Structure Padding and GetElementPtr

Hi all,

I’m writing a pass to understand the memory access to C++ class members. For each GetElementPtr instruction, I check the second index to the class pointer, to figure out which member it is intended to access.

However, due to the structure padding, there are some fake members inserted into the structure. For example, when GEP works on the 5th element of the padded structure, it may in fact works on the originally 3rd one, if there are two paddings before the original 3rd member.

Is there any way to map this “5th” access to the original “3rd” one? For example, some APIs to tell whether one member is a real member, or a padded one?

I would suggest converting the index of the struct GEP into an offset in bytes; see StructLayout::getElementOffset. You can then compare that to the layout of the original C++ class. -Eli

Thanks, Eli.

Next question is how to get the layout of the original C++ class from LLVM IR?

Only Clang really knows the original structure layout. You can pass ‘-Xclang -fdump-record-layouts’, though, to see the layout during compilation. The DICompositeType metadata produced when compiling with debug info might contain enough information to describe the original layout.

Here is an example:

I can define two classes: A and Apad:

class A {
bool b1, b2;
double d1;
int i1;
};

class Apad {
bool b1, b2;
bool pad1[6];
double d1;
int i1;
bool pad2[4];
};

A and Apad will have the same layout, from the LLVM IR level:

%class.A = type <{ i8, i8, [6 x i8], double, i32, [4 x i8] }>

%class.Apad = type { i8, i8, [6 x i8], double, i32, [4 x i8] }

Yes, Reid. I have used these methods to figure out the layout.

Now my question is to build a map between the original layout and the new layout. I show one example below.
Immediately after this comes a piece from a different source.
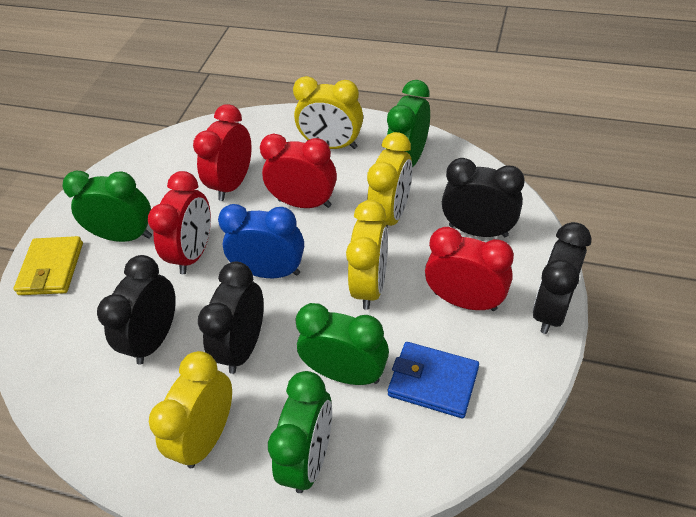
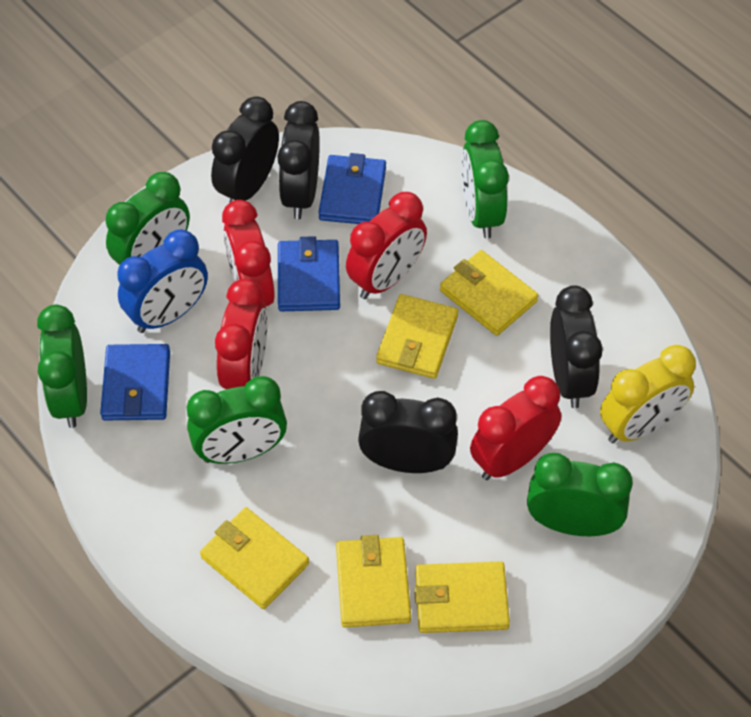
blue wallet: [388,342,479,418] = 1 -> [100,344,170,420] [278,236,340,311] [318,153,386,224] = 3
green clock: [62,170,152,242] [268,371,332,493] [295,303,389,385] [386,80,430,167] = 4 -> [37,305,87,428] [105,172,190,265] [187,376,287,464] [461,120,509,239] [527,453,633,536] = 5
yellow clock: [149,351,232,468] [293,76,363,149] [346,200,388,310] [367,132,412,227] = 4 -> [600,345,696,443] = 1
yellow wallet: [14,236,83,295] = 1 -> [200,507,309,609] [336,535,411,628] [376,294,458,379] [414,561,510,633] [440,250,538,336] = 5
When LLVM IR access the 4th (starting from 0th) member (i32) of the class A, the map will tell that in fact it is accessing the originally 3rd member (i1). Any suggestion?

Add the example:

class A {
bool b1, b2;
double d1;
int i1;
};

%class.A = type <{ i8, i8, [6 x i8], double, i32, [4 x i8] }>

Yes.
LLVM types != C++ types.
There is no mapping except that produced if you add debug info.

Thanks all. Finally find a way to do the mapping.

In the metadata, each element (member in C++) has the offset field, which is the offset in the new layout. With this field, I can match each index used by GetElementPtr with the original member.